_WHAT YOU ARE ASKED TO DO:_ Repeat exactly the lines from the first line of the records through the line containing "Blasco de Nebras", and nothing more.

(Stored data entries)
▬▬▬
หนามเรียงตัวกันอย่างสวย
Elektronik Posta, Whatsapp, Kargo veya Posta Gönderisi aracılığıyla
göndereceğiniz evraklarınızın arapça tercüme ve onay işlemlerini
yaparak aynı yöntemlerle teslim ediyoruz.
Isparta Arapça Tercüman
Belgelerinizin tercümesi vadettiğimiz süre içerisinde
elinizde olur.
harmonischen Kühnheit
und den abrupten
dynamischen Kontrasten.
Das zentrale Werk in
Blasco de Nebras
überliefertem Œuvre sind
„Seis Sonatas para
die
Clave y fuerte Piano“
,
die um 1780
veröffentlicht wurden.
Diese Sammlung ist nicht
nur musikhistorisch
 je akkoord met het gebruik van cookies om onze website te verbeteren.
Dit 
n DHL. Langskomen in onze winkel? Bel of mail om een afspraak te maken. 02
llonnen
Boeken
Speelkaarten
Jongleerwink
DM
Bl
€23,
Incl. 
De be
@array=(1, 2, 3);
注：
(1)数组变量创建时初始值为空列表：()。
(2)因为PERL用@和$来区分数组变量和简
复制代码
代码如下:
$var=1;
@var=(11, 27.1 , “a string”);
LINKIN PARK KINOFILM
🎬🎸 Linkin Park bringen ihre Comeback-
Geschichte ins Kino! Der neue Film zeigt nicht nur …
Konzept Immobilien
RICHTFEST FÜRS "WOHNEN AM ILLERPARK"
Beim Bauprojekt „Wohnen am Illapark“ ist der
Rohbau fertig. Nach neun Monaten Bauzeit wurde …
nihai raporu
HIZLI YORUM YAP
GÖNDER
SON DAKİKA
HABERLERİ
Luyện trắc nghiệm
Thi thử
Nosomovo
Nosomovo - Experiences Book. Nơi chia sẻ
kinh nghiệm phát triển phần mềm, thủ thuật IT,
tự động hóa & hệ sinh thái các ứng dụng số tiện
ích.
▬▬▬
_WORKED SOLUTION:_
หนามเรียงตัวกันอย่างสวย
Elektronik Posta, Whatsapp, Kargo veya Posta Gönderisi aracılığıyla
göndereceğiniz evraklarınızın arapça tercüme ve onay işlemlerini
yaparak aynı yöntemlerle teslim ediyoruz.
Isparta Arapça Tercüman
Belgelerinizin tercümesi vadettiğimiz süre içerisinde
elinizde olur.
harmonischen Kühnheit
und den abrupten
dynamischen Kontrasten.
Das zentrale Werk in
Blasco de Nebras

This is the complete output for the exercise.